某信用金庫がお客様サービスの一環として毎年行っているいで湯の旅への小旅行に、今年はじめて家人とユニスとともに参加する。
二日前から雪降り、そんな天気が、串本へ出かける早朝に持ち越し。しかし、バスが南へ向かうにしたがい、窓から差し込む日差しもきついくらいになる。
このツアーを申し込むさい、盲導犬を伴うということで、ご多分に洩れず、主催者側と色々なやり取りがあって当日となる。
バスツアーの参加者が多かったこともあり、座席数の多い観光バスが使われたために、ユニスが伏せる足下はちょっと窮屈目。
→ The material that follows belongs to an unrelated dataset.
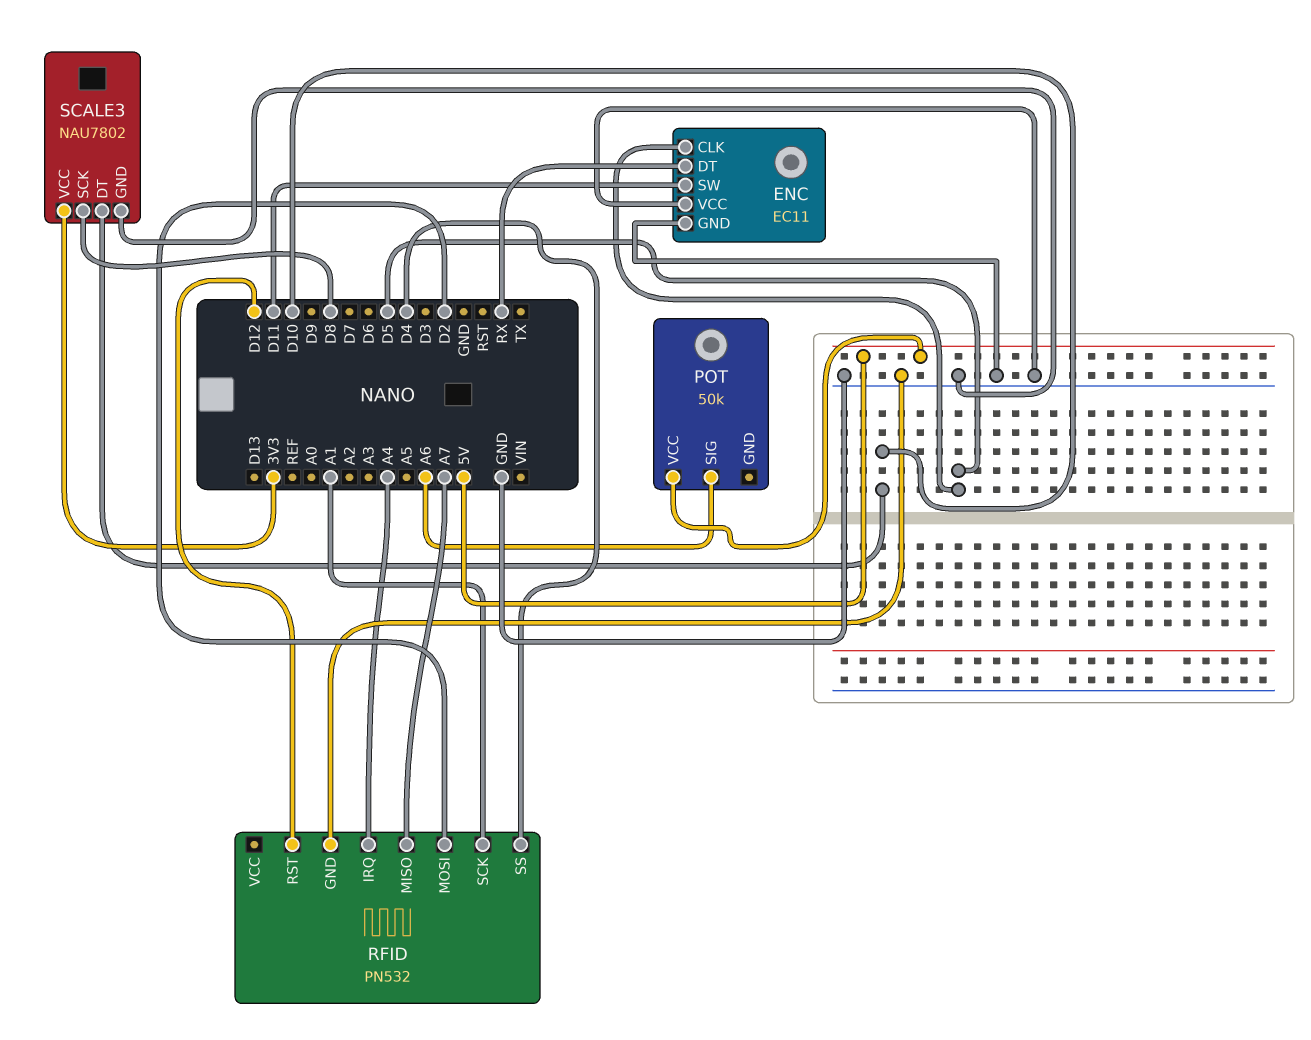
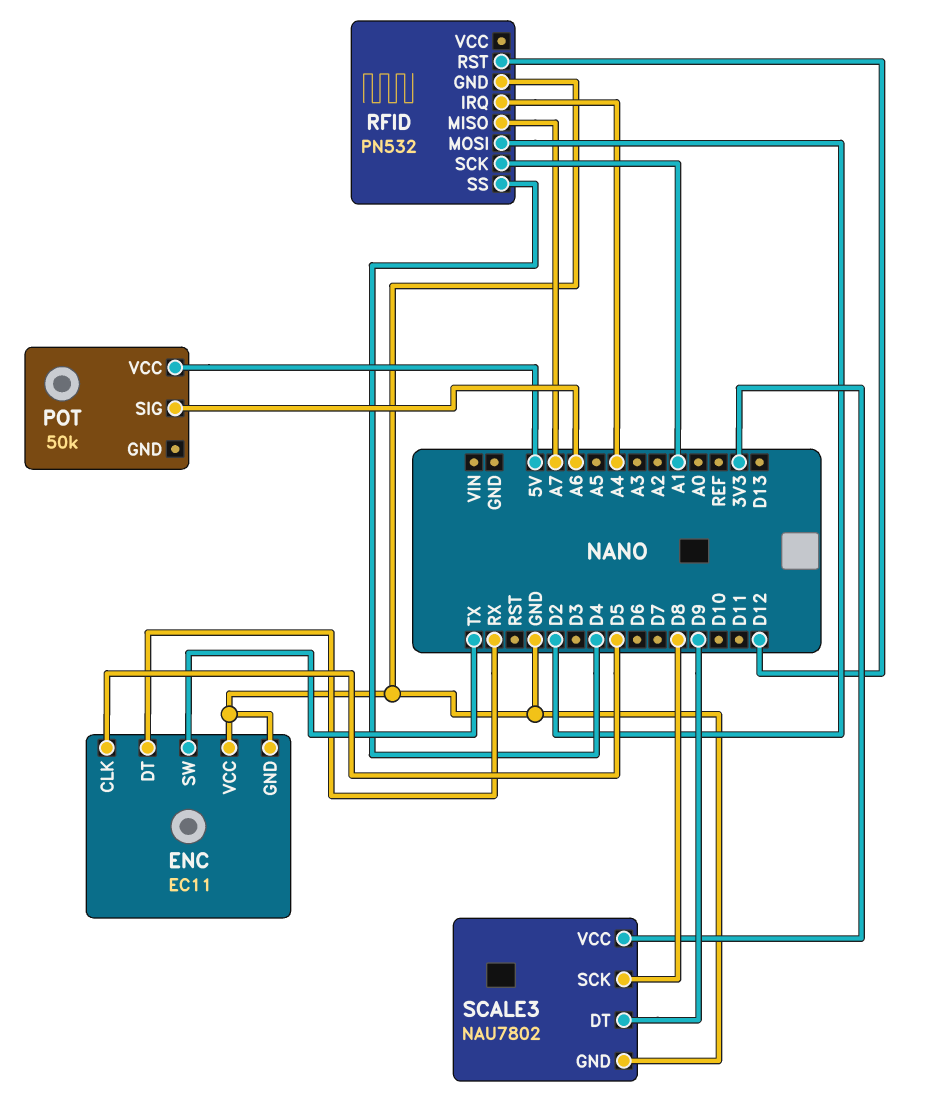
ENC pin SW: D11 -> TX
SCALE3 pin DT: D10 -> D9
ユニスのエコノミック症候群防止のためにもトイレタイムごとに下車する。参加者の中では最も前の席に座らせてもらったので乗り降りは容易にできた。
今回の旅行は食べることと買い物が中心で観光で立ち寄る所は少なかった。そうしたなかで、立ち寄った海中公園にはきれいな色の魚が沢山泳いでいたようだが、こうした水族館のような所は、視障者にとってはさわって見るものもなく、他者の目で見たものを言葉として表現してもらい、それを自分なりに感じ取ることになる。
宿泊するホテルには早めに到着。
割り振りされたルームへ入るなり、家人に外は海か?」と聞く。「山側で、見晴らしが良いとは言えない」という。リゾートホテルとあれば外の景色も値段の内。ちょっと気になるところ。今回、誘い合わせて一緒に来たTさん親子の部屋は?と、聞くと「海の見える見晴らしの良いお部屋」という。
我々の部屋は、一通り見てみると、車椅子使用ができる、いわゆる身障者用の部屋。トイレや洗面所に入る所は引き戸になっており、床はフラットになっている。洗面所の下は空間になって車椅子がつっこめるようになっており、風呂場もユニットバスよりは広くあちらこちらに手すりがついている。ツインのベッドの間もゆとりがあり車椅子で移動しやすいようになっている。
見た目、スペース的には移動しやすそうであるが、実際に車椅子使用者が移動するさいに、その配置場所や高さなどはどうだろう。特に腰掛ける高さや手すりの位置などは微妙に違うだけで、その利用度がうんと変わってしまう。便座には点字表示もあったが、その文字が小さいこと、利用するさいに右手で判断せねばならず、もともと左手読みが得手であり、しかもここ数ヶ月は指先の感覚が鈍っていることもあって、なかなか読みとることができない。
部屋の割り振りのさい、主催者は、盲導犬使用者であることはホテルに告げていると思うが、どういう基準で部屋選びをしているかが知りたいところである。視覚障害者ということで、車椅子使用とも同じ「身障者」というくくりの中から決まったことだろうか?
そして、車椅子使用者の利用は少ないというところから、窓外の風景も優先されなくなって、こうした部屋配置になったのだろうか。
我々への気遣いはそれなりにありがたいこともある。しかしながら、一方的に決めつけてしまわないで、利用する側の声も聞いた上で結論を出してもらえると嬉しいものだ。
今回の場合、室内移動は、一定の広さがあり、配置もシンプルだったので一人で移動するには便利であったし、風呂も大きめであったので使ってもみた。そういう意味では、「ここで良かった」ともいえるが、見えない者と一緒の同室者は窓外の風景を楽しみにしていることも考えられる。